One of the most recent trends was clocks. Desk clocks first, then wall clocks, and finally, the crowning glory, a 2 foot purple plastic grandfather-style clock with working pendulum emblazoned with a popular anti-psychotic agent. Now nothing says class like a grandfather clock.

But I think nothing can top my all time favorite. Once upon a time, when I worked for an ob/gyn, a drug rep came in and proudly proclaimed, "I've got baseball caps for you gals."

BTW, I hate being called a "gal" its so frumpy - like a middle aged overweight woman in bicycle shorts but I digress...

Back to the caps the rep was waving so madly in my face. Imagine my delight at the prospect of wearing a cap promoting Nameless Vaginal Cream. There's nothing I want to be associated more with than the treatment of yeast infections!

Oh the joy, the honor, to have the word Vaginal above my head.

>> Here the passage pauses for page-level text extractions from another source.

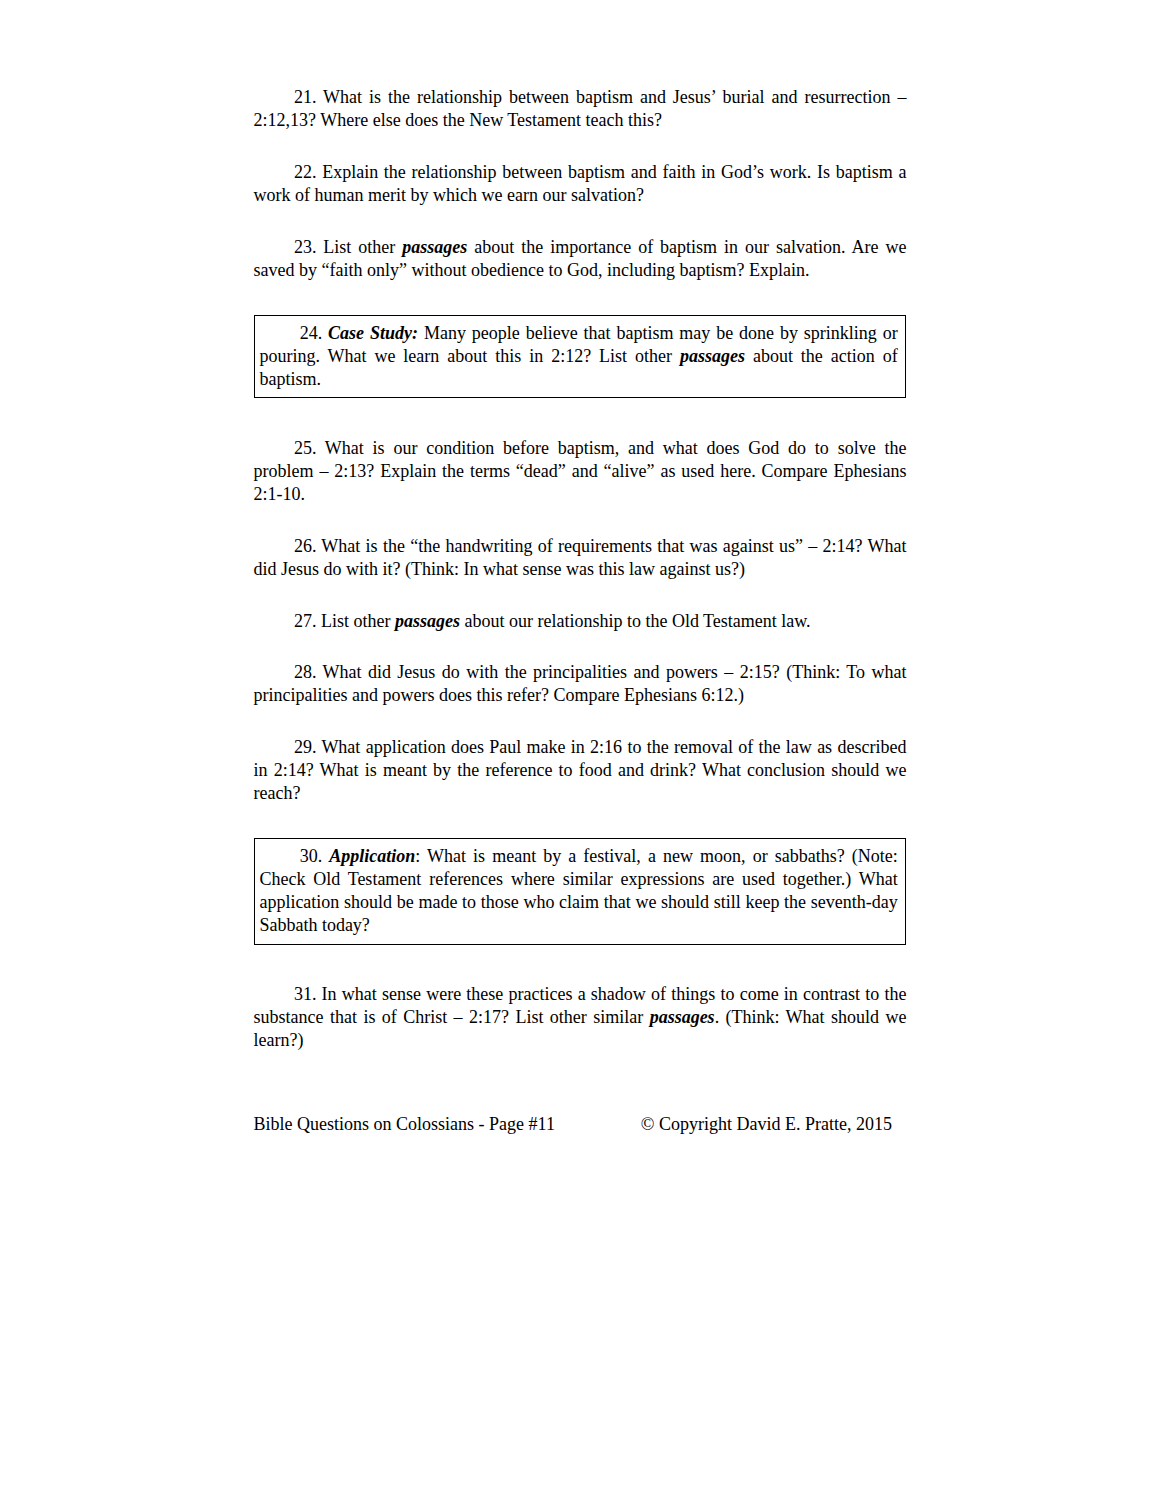21. What is the relationship between baptism and Jesus’ burial and resurrection – 2:12,13? Where else does the New Testament teach this?
22. Explain the relationship between baptism and faith in God’s work. Is baptism a work of human merit by which we earn our salvation?
23. List other passages about the importance of baptism in our salvation. Are we saved by “faith only” without obedience to God, including baptism? Explain.
24. Case Study: Many people believe that baptism may be done by sprinkling or pouring. What we learn about this in 2:12? List other passages about the action of baptism.
25. What is our condition before baptism, and what does God do to solve the problem – 2:13? Explain the terms “dead” and “alive” as used here. Compare Ephesians 2:1-10.
26. What is the “the handwriting of requirements that was against us” – 2:14? What did Jesus do with it? (Think: In what sense was this law against us?)
27. List other passages about our relationship to the Old Testament law.
28. What did Jesus do with the principalities and powers – 2:15? (Think: To what principalities and powers does this refer? Compare Ephesians 6:12.)
29. What application does Paul make in 2:16 to the removal of the law as described in 2:14? What is meant by the reference to food and drink? What conclusion should we reach?
30. Application: What is meant by a festival, a new moon, or sabbaths? (Note: Check Old Testament references where similar expressions are used together.) What application should be made to those who claim that we should still keep the seventh-day Sabbath today?
31. In what sense were these practices a shadow of things to come in contrast to the substance that is of Christ – 2:17? List other similar passages. (Think: What should we learn?)
Bible Questions on Colossians - Page #11
© Copyright David E. Pratte, 2015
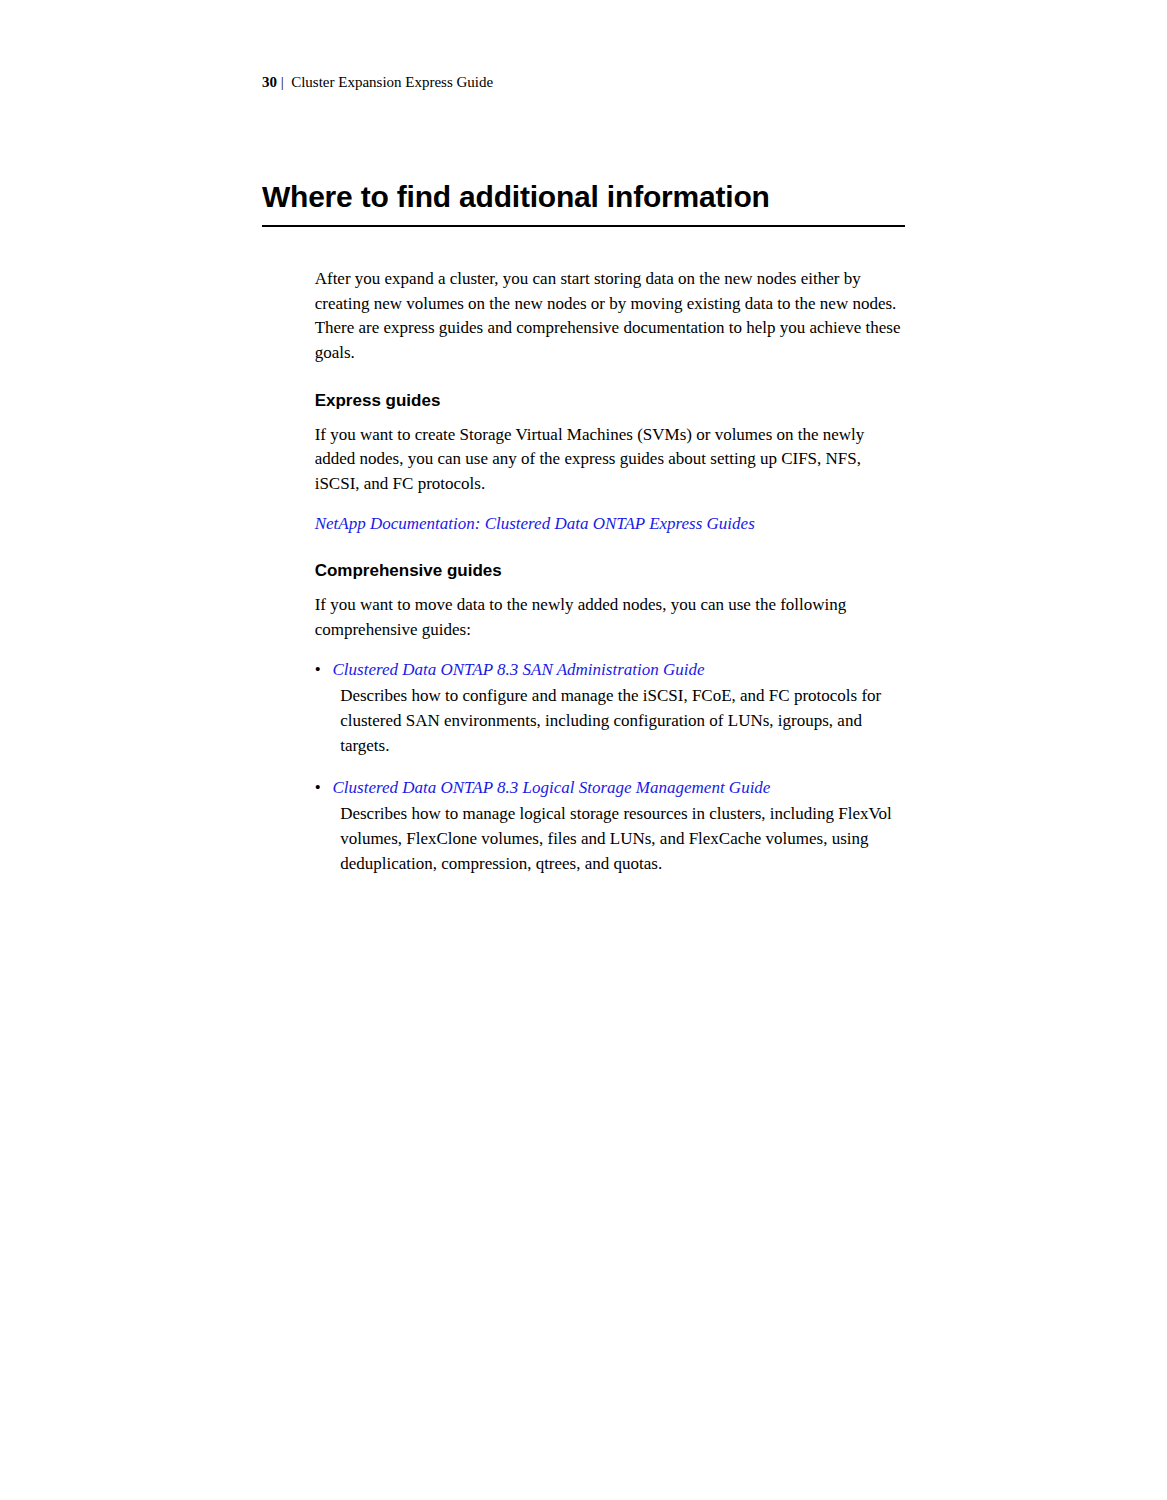30 | Cluster Expansion Express Guide
Where to find additional information
After you expand a cluster, you can start storing data on the new nodes either by creating new volumes on the new nodes or by moving existing data to the new nodes. There are express guides and comprehensive documentation to help you achieve these goals.
Express guides
If you want to create Storage Virtual Machines (SVMs) or volumes on the newly added nodes, you can use any of the express guides about setting up CIFS, NFS, iSCSI, and FC protocols.
NetApp Documentation: Clustered Data ONTAP Express Guides
Comprehensive guides
If you want to move data to the newly added nodes, you can use the following comprehensive guides:
Clustered Data ONTAP 8.3 SAN Administration Guide Describes how to configure and manage the iSCSI, FCoE, and FC protocols for clustered SAN environments, including configuration of LUNs, igroups, and targets.
Clustered Data ONTAP 8.3 Logical Storage Management Guide Describes how to manage logical storage resources in clusters, including FlexVol volumes, FlexClone volumes, files and LUNs, and FlexCache volumes, using deduplication, compression, qtrees, and quotas.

Now, no good doctor is swayed by these promotional products anyway (emphasis on the word good) Could you imagine if they were? You'd be on a different drug every week.

In this instance however, my boss was swayed...against every letting this rep cross our door again. As he said, anyone stupid enough to ask him to wear something as ridiculous as that cap was too stupid to advise him about the finer points of modern medicine.